Really, that saying no is a tool of integrity, because for me, I know this might not be a literal definition. But integrity simply means that I do what I've said I'm going to do. So if I had said to someone else, I'm going to do this than that. And I want to live up to that promise, they're admitted, I want to stay in that place of integrity in that interaction, then saying no, to you, allows me to uphold this integrity of something that I had already committed to. So in the end, saying no, is really a place of respect for you. And respect for my own integrity. Because I'm living up to something that I've already said I was going to do. I think in the workplace. We've talked a lot about work, life balance, it's easy to become so compartmentalize, well think All right, this is what I have to do everything without recognizing that there are these other things about our lives, from good example that I have young children, that's important to me.
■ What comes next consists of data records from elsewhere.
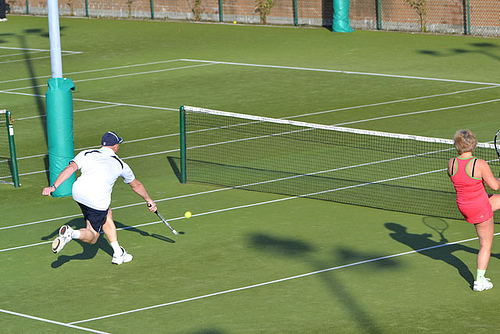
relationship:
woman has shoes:
[433, 123, 491, 287] [473, 278, 492, 295]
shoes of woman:
[473, 278, 492, 295] [433, 123, 491, 287]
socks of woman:
[472, 269, 487, 278] [433, 123, 491, 287]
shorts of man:
[80, 205, 112, 221] [42, 111, 152, 261]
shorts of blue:
[80, 205, 112, 221] [102, 215, 119, 225]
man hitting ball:
[42, 111, 152, 261] [181, 203, 194, 228]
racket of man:
[150, 204, 186, 237] [42, 111, 152, 261]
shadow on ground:
[18, 29, 45, 46] [103, 14, 143, 36]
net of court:
[212, 120, 314, 171] [258, 70, 341, 97]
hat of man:
[88, 127, 123, 146] [42, 111, 152, 261]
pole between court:
[167, 111, 186, 189] [258, 70, 341, 97]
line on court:
[132, 49, 163, 77] [258, 70, 341, 97]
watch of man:
[41, 177, 57, 190] [42, 111, 152, 261]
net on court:
[212, 120, 314, 171] [258, 70, 341, 97]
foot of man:
[55, 226, 68, 262] [42, 111, 152, 261]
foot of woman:
[55, 226, 68, 262] [433, 123, 491, 287]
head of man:
[98, 138, 120, 152] [42, 111, 152, 261]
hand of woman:
[144, 197, 157, 213] [433, 123, 491, 287]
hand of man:
[144, 197, 157, 213] [42, 111, 152, 261]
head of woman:
[98, 138, 120, 152] [433, 123, 491, 287]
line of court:
[132, 49, 163, 77] [258, 70, 341, 97]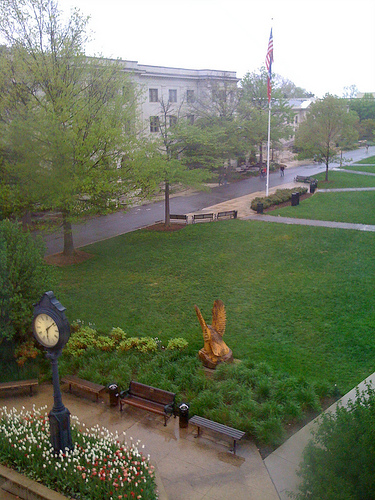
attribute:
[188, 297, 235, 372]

So if I really said to my daughter, I'm going to be at that recital, if I don't show up. That's a debt to my integrity, the next time I talk, I'm going to do that something. So that's important to put that in the wider context of how my life intersects with the work that I do. In that whole understanding, like I'm explaining, it makes it easy for such a woman to be able to say, I'm going to live up to this integrity to my daughter or to whatever else that saying yes to would have taken from

 

Roland  8:27  

it, is it? Is it hard for you to say no?

 

Dr. Obinna Ikwechegh  8:31  

It is. It is because and I'm human. So without being intentional, my default is to say yes. And I'm a physician leader, my space, I have to show that I want to encourage people be part of every project, you know, go to every committee do everything. So it is hard for me to say no. But I have to constantly remind myself that if I want to effect some sense of balance and change, and I have to come to this decisions with some intentionality that when I said no, is because I'm coming from this place like we've been discussing. And when I say yes, it's actually something needed and something that I can afford to participate in.

 

Roland  9:23  

So saying no to one thing is saying yes to another. Absolutely. I love it. Thank you so much.

 

Dr. Obinna Ikwechegh  9:29  

Thank you for your time.

 

Roland  9:32  

Roland Wilkerson again. When I sat down with Dr. Ikwechegh, I was really hoping he'd watched The Sopranos, the famed HBO drama in which mobster Tony Soprano seeks treatment from Dr. Jennifer Melfi for his panic attacks. I wanted to ask, was it realistic? He hadn't seen the sopranos, but Dr. Ikwechegh recommended a different show, it's another HBO series In Treatment. Starring Gabriel Byrne. The show focuses on the weekly sessions with his patients at one point phrase from the New York Times for providing an irresistible peek at the psychopathology of everyday life. Sounds like it's worth checking out. And finally, here's one point we didn't include in the interview you should know while TV and movies often suggest that patients are typically in therapy for years, Dr. Ikwechegh points out that for many patients, they get the help they need in 12 to 20 weeks and then move on. Thanks again for listening.